Standardized Testing Rips the Fun out of Learning

Guest Writer Lily Graham
The alarm goes off on the first day of school, for most second graders this means a year of new classmates, exciting subjects and another year closer to being a “big kid.” For most 9th graders the school year entails being ridiculed by upperclassman, more homework, and the PSATs.

Kids and teens should enjoy learning instead of dreading the mundane lessons preparing students for standardized testing. Should learning new things become routine, only a little while after you are old enough to comprehend more interesting and complicated topics?

As students inch towards graduation, interest in learning continues to diminish, and with the loss of drive to learn more, comes more absences, tardies, and students failing classes. While students get older, interesting classes with unique lessons plans turn into scripted lectures teaching the same principles and carefully selected topics. These will allow students to score higher on standardized tests and graduate high school, therefore reflecting positively on the district, eliminating the threat of closure by the state.

“They [teachers] teach the information that allows you [students] to pass and make the teacher(s) look good,” said Loy Norrix freshman Kate DeYoung.

Students do not learn about the history of our community, or assembling a career plan, but are fed the same information about the Holocaust, instead of tackling current issues and events.

Teachers that used to come up with inspirational lesson plans are now being forced to conform to the district guidelines in order to prepare students for standardized testing. In very few cases will a student need to learn about how to identify the organelles of an animal cell in the work world. However, students are never taught to fill out job applications or balance a checkbook.
The success of individual students is no longer as important as the entire district, which is decided by the scores students receive on state-mandated exams like the M-STEP and the SAT.

Although most students are against these types of lessons some are grateful for the standardized testing prep, allowing them a better chance of getting into a good college.   
According to the New York Times poll taken in October of 2014, 65.9 percent of all high school graduates in the United States continued on directly to college after graduation, while the remaining 34.1 percent choose to take some time before getting their degrees, or made the decision not to continue on to college, for a various number of reasons.
Though attending a university following high school is the ideal plan administrators have for students, those who choose to immediately join the workforce should be informed how to do so properly.

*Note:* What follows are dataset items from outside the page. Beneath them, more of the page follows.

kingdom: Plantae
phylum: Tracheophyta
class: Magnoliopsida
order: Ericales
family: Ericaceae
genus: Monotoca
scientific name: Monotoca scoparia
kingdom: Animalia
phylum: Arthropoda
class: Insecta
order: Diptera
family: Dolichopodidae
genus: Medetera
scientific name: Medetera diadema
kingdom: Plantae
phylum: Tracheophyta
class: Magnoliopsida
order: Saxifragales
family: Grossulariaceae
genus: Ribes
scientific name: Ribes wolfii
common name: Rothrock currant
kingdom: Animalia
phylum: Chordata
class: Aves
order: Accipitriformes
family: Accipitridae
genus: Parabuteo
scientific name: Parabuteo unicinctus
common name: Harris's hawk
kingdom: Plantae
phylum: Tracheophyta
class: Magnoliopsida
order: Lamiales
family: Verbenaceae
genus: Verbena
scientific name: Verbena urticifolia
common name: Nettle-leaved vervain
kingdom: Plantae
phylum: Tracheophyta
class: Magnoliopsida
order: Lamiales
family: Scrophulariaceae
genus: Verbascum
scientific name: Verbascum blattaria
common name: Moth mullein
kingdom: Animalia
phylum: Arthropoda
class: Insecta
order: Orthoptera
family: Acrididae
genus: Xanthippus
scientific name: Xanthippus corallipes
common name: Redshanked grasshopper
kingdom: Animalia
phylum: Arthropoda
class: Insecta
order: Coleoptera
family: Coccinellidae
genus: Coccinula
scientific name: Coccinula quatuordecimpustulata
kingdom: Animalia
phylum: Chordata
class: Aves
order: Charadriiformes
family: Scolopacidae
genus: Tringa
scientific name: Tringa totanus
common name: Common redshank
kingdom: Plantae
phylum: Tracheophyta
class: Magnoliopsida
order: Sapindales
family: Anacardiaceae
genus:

In elementary school, standardized testing was practice for scary high school exams, therefore the subjects covered in classes dealt with more important issues such as social justice issues, using your moral compass and setting goals for the future.  
These subjects are not going to boost tests scores, but the life lessons students learn are more valuable than any other subject.
It is extremely unfair that the future success of the students is being compromised by schools because of their insecurities about scores the students get on exams meeting the expectations of the state.